Warum sollen wir immer nur nach dem Styl einer anderen Zeit bauen? Ist das ein Verdienst, die Reinheit jedes Styls aufzufassen — so ist es noch ein größeres, einen reinen Styl im allgemeinen zu erdenken, der dem Besten, was in jedem andern geleistet ist, nicht widerspricht.

Nur Mangel an Mut und eine Verwirrung der Begriffe und der Sitten, eine Scheu vor gewissen Fesseln der Vernunft und eine Vorliebe für dunkles Gefühl und die Einräumung von dessen unbedingter Gewalt über und ohne einige Rücksicht auf die Verhältnisse im allgemeinen, die uns umgeben, und auf den Fortschritt, welchen wir auf unserem Standpunkte für die allgemeine Entwickelung des Menschengeschlechtes zu machen durch die Vernunft verpflichtet werden, kann von solchem Unternehmen abhalten.

Dieser neue Styl wird deßhalb nicht so aus allem Vorhandenen und Früheren heraustreten, daß er ein Phantasma ist, welches sich schwer allen aufdringen und verständlich werden würde, im Gegentheil, mancher wird kaum das neue darin bemerken, dessen größtes Verdienst mehr in der consequenten Anwendung einer Menge im Zeitlaufe gemachter Erfindungen werden wird, die früherhin nicht kunstgemäß vereinigt werden konnten.

Resignation des Architekten. Die Resignation ist eine Haupttugend für den Künstler, besonders aber bei dem Architecten, wenn er die Ornamente eines Bauwerks bearbeitet.

Philisterei. Die für jedermann passende Nützlichkeit zum Princip erhoben und zu allgemeiner Anwendbarkeit befördert, ist der wesentliche Grund und Boden der Philisterei. Den menschlichen Bestrebungen wird dadurch die Mannigfaltigkeit geraubt, welche vom Ursprunge an in der Natur aller menschlichen Dinge geschaffen ist durch die Unendlichkeit der Individualitäten. Daher erzeugt sich durch jenes Princip das Uniformenwesen in jeglicher Art.

Künstler und Gelehrter. Dem Anschein nach vernünftig sprechen über Kunst und vernünftig handeln in der Kunst ist ein großer Unterschied. Man kann dem Scheine nach ein halbes Leben vernünftig über Kunst geredet haben und ist deshalb doch nicht im Stande, eine einzige Idee kunstgemäß vernünftig zu concipiren. Können und Wissen sind zwei ganz verschiedene Dinge in der Welt. Es haben sich große Gelehrte, wenn sie ihren Vortheil verstanden, sehr gehütet, etwas hinzustellen. Winckelmann mag ein Besipiel sein.

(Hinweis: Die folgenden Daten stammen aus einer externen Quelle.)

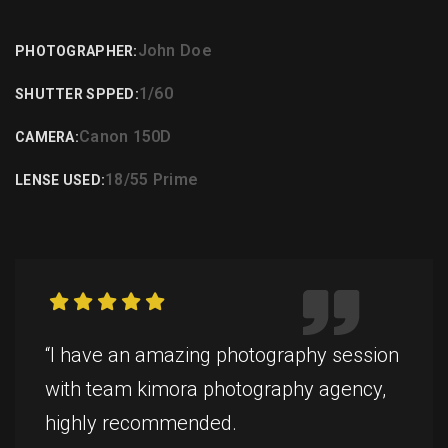
John Doe
PHOTOGRAPHER:
1/60
SHUTTER SPPED:
Canon 150D
CAMERA:
18/55 Prime
LENSE USED:
“I have an amazing photography session
with team kimora photography agency,
highly recommended.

Für den Grad des geistigen Zusammennehmens, welches zur Conception eines Kunstwerks gehört, da will es außer der Vernunft noch zwei wichtige Eigenschaften, ohne welche es unmöglich wird, diese sind: ein Schatz von Fertigkeiten und Talent. Auch das Talent ohne Fertigkeiten vernichtet sich selbst während der Arbeit, es ermüdet sich an sich selbst, denn es bringt nicht die vom Autor gewünschten und erstrebten Resultate. Nur das Steigen von Resultat auf Resultat ist der wahre Gang, Kunstwerke zu erzeugen.

Für das Urtheil sind viele ausgebildet, für das Machen wenige; deshalb muß die Meisterschaft geachtet werden. Ein Kunstwerk kann nicht aus Gedanken musivisch zusammengesetzt werden, es muß ein einziger Gedanke in seiner ganzen Mannigfaltigkeit sein; der entwickelt sich, aber allein in der Darstellung und fortrückenden Erfindung der Form.

Wer da glaubt, daß alle Bausteine schon früher präpariert sind, versteht die Aufgabe der Welt sehr schlecht, er bringt Stillstand und Tod dahin, wo Fortgang und Leben sein soll.

Moderne Barbarei. In neuester Zeit hat der Begriff Barbarei einen ganz anderen Charakter gewonnen; es ist nicht mehr vollkommene Rohheit, Mangel an aller Sitte, Grausamkeit pp., sondern überfeine äußere Bildung, die keinen Grund und Boden hat. Geschmack nach der conventionellen Weise der Zeit ohne Spur von Genie, Entfernung jeder ursprünglich naiven Gesinnung, raffinirte Umgehung aller Gesetze der Gesellschaft zu egoistischen Zwecken.